LeetCode 3169. Count Days Without Meetings

Problem Statement

You are given a positive integer days representing the total number of days an employee is available for work (starting from day 1). You are also given a 2D array meetings of size n where, meetings[i] = [start_i, end_i] represents the starting and ending days of meeting i (inclusive).

Return the count of days when the employee is available for work but no meetings are scheduled.
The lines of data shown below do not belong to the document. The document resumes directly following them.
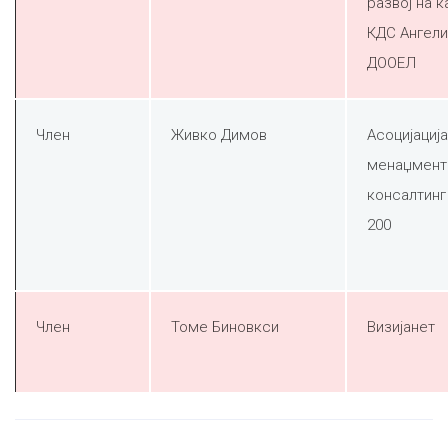
развој на к
КДС Ангели
ДООЕЛ
Член
Живко Димов
Асоцијација
менаџмент
консалтинг
200
Член
Томе Биновкси
Визијанет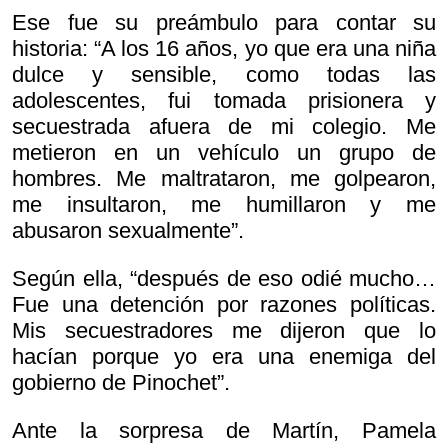
Ese fue su preámbulo para contar su
historia: “A los 16 años, yo que era una niña
dulce y sensible, como todas las
adolescentes, fui tomada prisionera y
secuestrada afuera de mi colegio. Me
metieron en un vehículo un grupo de
hombres. Me maltrataron, me golpearon,
me insultaron, me humillaron y me
abusaron sexualmente”.
Según ella, “después de eso odié mucho…
Fue una detención por razones políticas.
Mis secuestradores me dijeron que lo
hacían porque yo era una enemiga del
gobierno de Pinochet”.
Ante la sorpresa de Martín, Pamela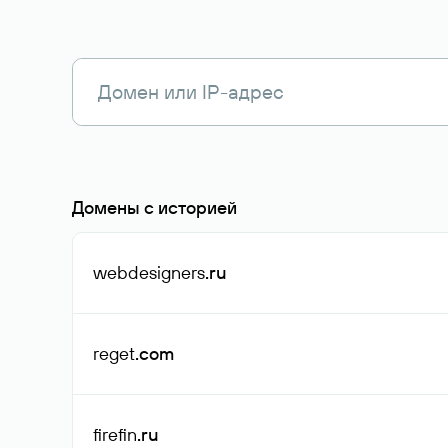
Домены с историей
webdesigners
.ru
reget
.com
firefin
.ru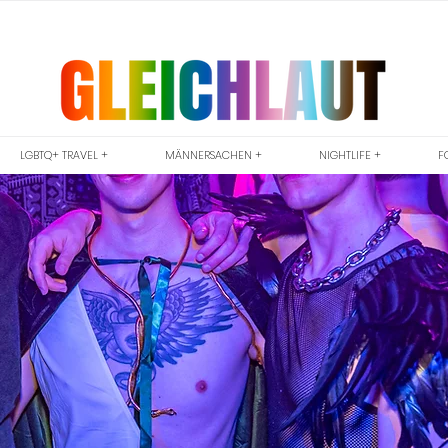
LGBTQ+ TRAVEL +
MÄNNERSACHEN +
NIGHTLIFE +
F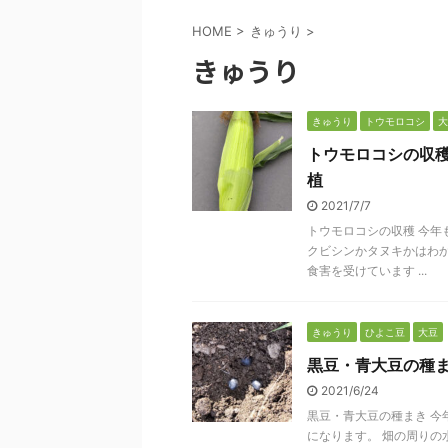
HOME
>
きゅうり
>
きゅうり
きゅうり
トウモロコシ
大
トウモロコシの収穫
植
2021/7/7
トウモロコシの収穫 今年
クビシンかタヌキかはわか
食害を受けています ...
きゅうり
ひよこ豆
大豆
黒豆・青大豆の種
2021/6/24
黒豆・青大豆の種まき 今
になります。 畑の周りの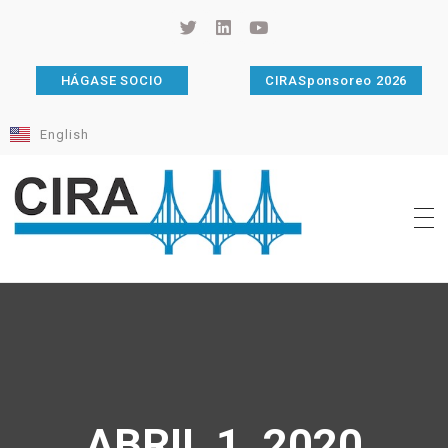
HÁGASE SOCIO
CIRASponsoreo 2026
English
Cámara de Importadores de la República Argentina
La Cámara de Importadores de la República Argentina (CIRA) es una organización no gubernamental, privada y sin fines de lucro, con una trayectoria de 114 años al servicio del sector importador.
ABRIL 1, 2020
Note: The meetings may overlap.

Test Cases

Example 1:

Input: days = 10, meetings = [[5,7],[1,3],[9,10]]

Output: 2

Explanation:

There is no meeting scheduled on the 4th and 8th days.

Example 2:

Input: days = 5, meetings = [[2,4],[1,3]]

Output: 1

Explanation:

There is no meeting scheduled on the 5th day.

Example 3:

Input: days = 6, meetings = [[1,6]]

Output: 0

Explanation:

Meetings are scheduled for all working days.

Constraints

1 <= days <= 10^9
1 <= meetings.length <= 10^5
meetings[i].length == 2
1 <= meetings[i][0] <= meetings[i][1] <= days

Intuition

We have intervals given to us which will have meetings started at starti time and will end at endi time. If we manually draw a line and track each and every meeting start and end time, we could see the gaps where the person will be free. So if we are able to calculate this gaps, then we will get the free person.

Approach

• Sort the given 2D array based on start time. Why start time, other wise we couldn't properly merge the array and may need to do repeated calculations to merge the intervals properly. Example Test case : [1,3], [6,8], [2,9]
• We would check if the starting of the current meeting is greater than previous meeting end, if yes, we could confirm there is a gap and can add that value.
• Update the latestEnd with the maximum end value of the interval.
• There might be some more days left with respect to the previous meeting end. Calculate that gap as well to get the free time.

Complexity

• Time complexity:

  O(NlogN) + O(N)

• Space complexity:

  O(1), assuming the sorting takes constant or if sorting considered then O(logn) space

Code

class Solution {
    public int countDays(int days, int[][] meetings) {
        if (meetings == null || meetings.length == 0) {
            return days;
        }
        int meetingArrayLength = meetings.length;
        Arrays.sort(meetings, new MeetingsArraySort());
        int latestEnd = 0;
        int freeDays = 0;
        for (int [] meeting : meetings) {
            int start = meeting[0];
            int end = meeting[1];
            if (start > latestEnd + 1) {
                freeDays += start - latestEnd - 1;
            }
            latestEnd = Math.max(latestEnd, end);
        }
        freeDays += days - latestEnd;
        return freeDays;
    }
}

class MeetingsArraySort implements Comparator<int []> {
    @Override
    public int compare(int [] m1, int [] m2) {
        return Integer.compare(m1[0], m2[0]);
    }
}